Last Friday, April Garrett looked at her daughter, Arielle Laub (senior), and said to her, “It’s okay if you need to take a year off after graduation.” Laub, an English and Comparative Literary Studies major, responded by choking on her iced tea and hyperventilating.
This may be a dramatized version of the lunch I recently had with my mom, but it is not far from the truth. When she told me, supportively and lovingly, that it was okay if I need a breather after college, I did not respond with relief or appreciation. Instead, I thought to myself, “What, you think I can’t do this? You think I can’t jump right into being a functioning professional who owns a pencil skirt and pays bills? I am a grown woman!”
I respond equally indignantly when someone asks me what my job and career aspects are after graduation. (“I don’t know –– I think I’m just going to adopt a dog and drive around the country volunteering at organic farms.”) If anyone dares ask what my post-college plans are, I immediately resent them and force myself to reiterate one of the 300 possible options at the top of my list at the given time.
Some students already have post-graduation jobs lined up while others are being accepted into graduate schools. Those of us with humanities degrees applaud our peers, while simultaneously wishing we had been left-brained enough to major in economics or chemistry or even gone to school for marketing so that we could actually find job prospects on LinkedIn.
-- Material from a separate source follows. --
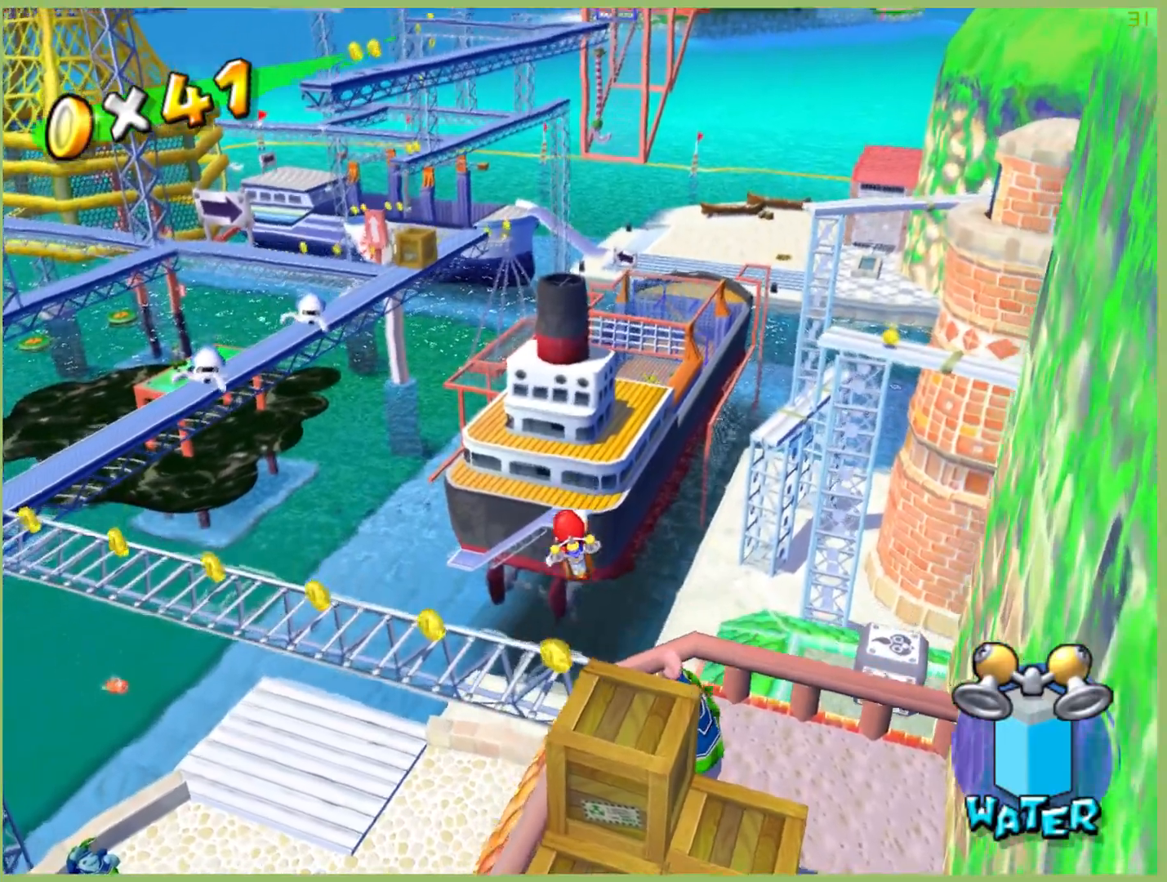
{"dt_ms": 500, "buttons": ["R2"], "left_stick": "left", "right_stick": "center", "events": [[167, "left_stick", "center"], [300, "R2", "down"], [400, "left_stick", "left"]]}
But alas, LinkedIn keeps telling me to apply for a job at a Chinese news media company.
At the end of four years in college, I feel completely overwhelmed by the plethora of options the world holds. It has led me to question everything from what my lipstick color says about me to whether I picked the right major (Is it too late to go back and choose botany?). The stories in the media do little to reassure seniors about impending reality. We hear tales of geniuses who dropped out of college to begin revolutionary start-ups, made undergraduate scientific breakthroughs, sold all of their worldly possessions to climb the Seven Summits or found yoga schools in underprivileged communities. We hear the extreme stories – the black and the white but never, ever the grey. The fact of the matter is – what happens to 99 percent of people immediately after graduation would never make it to the cover of a newspaper or into a movie because it would be mind-numbingly dull.
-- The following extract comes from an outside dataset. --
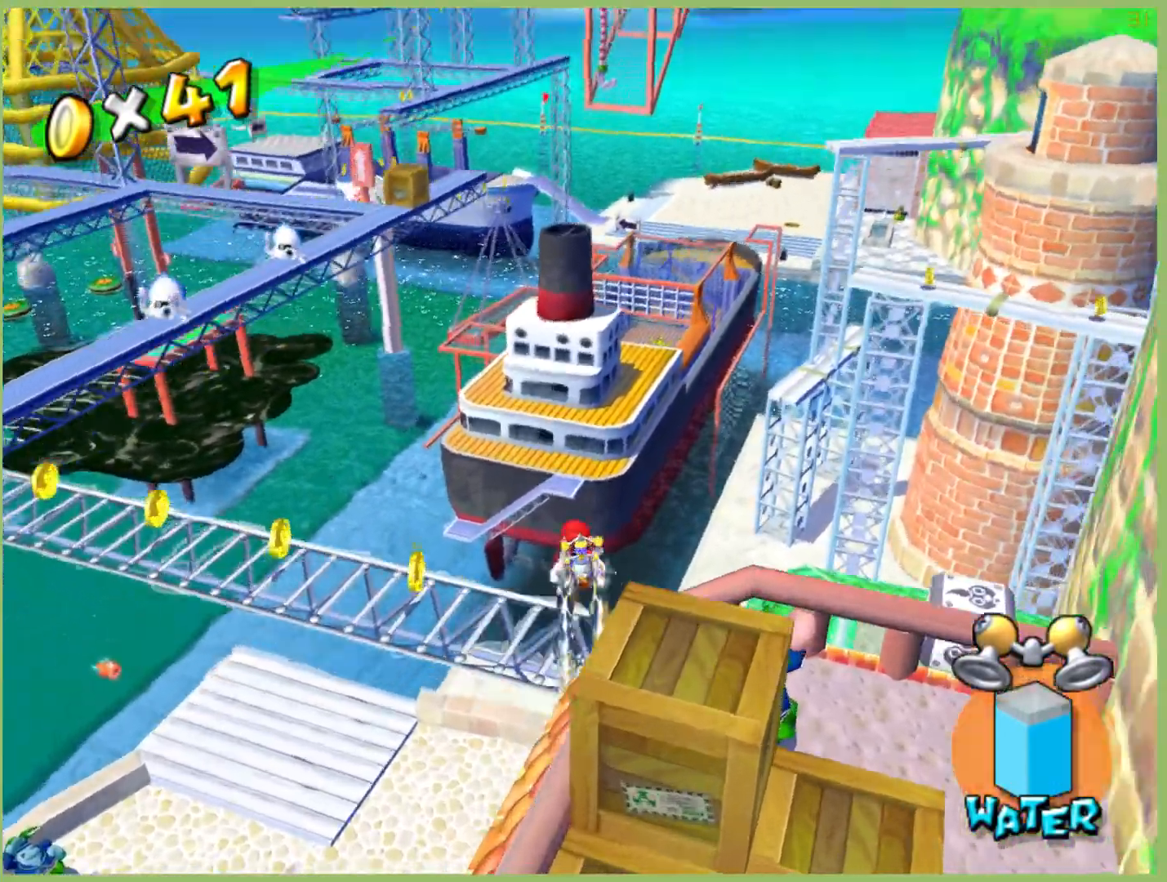
{"dt_ms": 500, "buttons": ["R2"], "left_stick": "center", "right_stick": "center", "events": [[33, "left_stick", "down-left"], [300, "left_stick", "center"]]}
I have always put pressure on myself to be the extreme, the pinnacle. In sixth grade, when asked what I wanted to be when I grew up, I said, “The first female president of the United States.” In ninth grade, I thought I was going to be a war zone reporter. Whatever my career trajectory, I believed it would begin immediately after college.
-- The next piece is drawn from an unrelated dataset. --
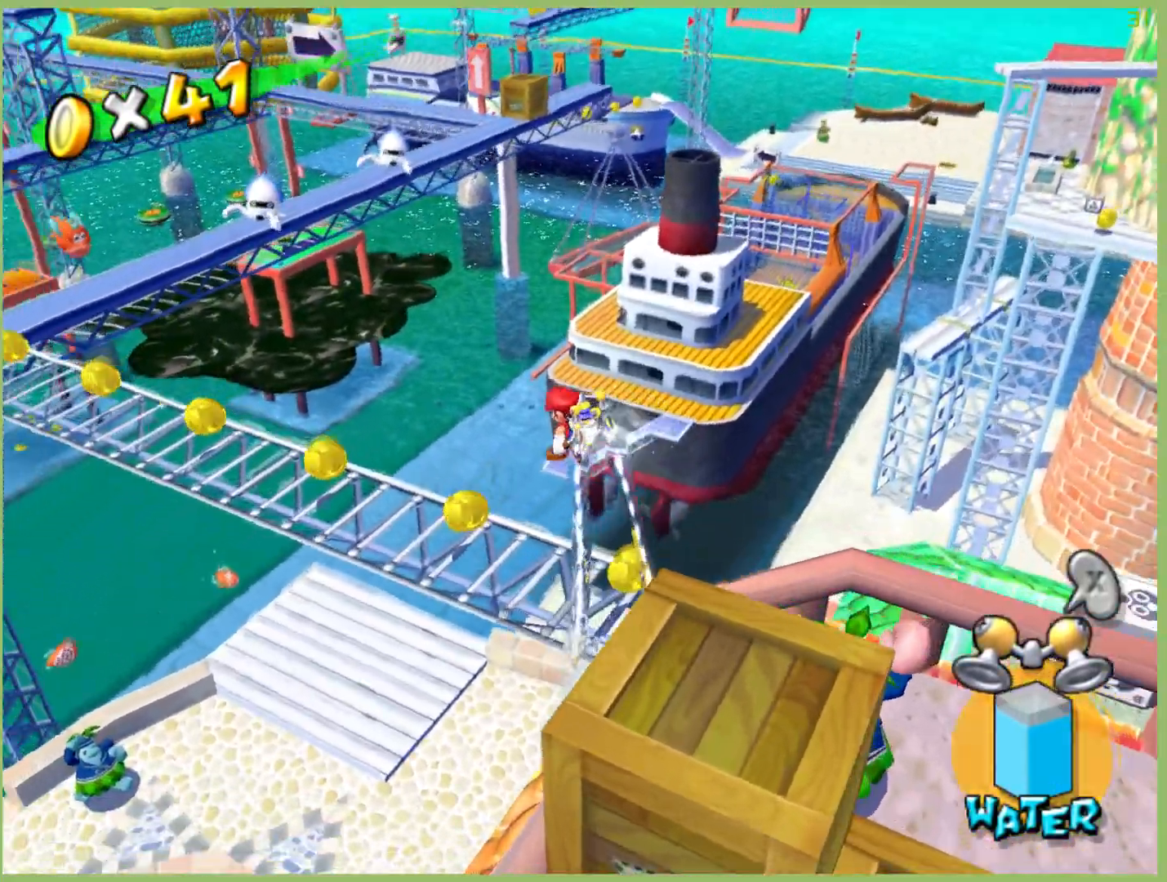
{"dt_ms": 500, "buttons": [], "left_stick": "down-right", "right_stick": "center", "events": [[67, "R2", "up"], [67, "left_stick", "down-right"], [200, "left_stick", "center"], [433, "left_stick", "down-right"]]}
What I am realizing, however, is that few people have one career in their lifetime. My dad, a criminal defense attorney for three decades, once paid the bills by putting the lids on sodas in a bottling plant. And while I think the soda-bottling industry has replaced his job with a robot, I still in some way want to follow in his footsteps. Instead of thinking of the choice I make for post-grad as the summation of who I am and what I will do, I am trying to think of it as one small plot point in the long story that will be my life.
I still have no solid answer for those who ask me what I am going to do when I graduate. But even as the anxiety swells when I hear the words, “What are your plans?,” I remind myself that the point is not to do something remarkable – the point is to do something. In constantly choosing to move forward, we will find the many things that fulfill us. And while most of those things will not make it onto front page headlines, they will make for rich lives.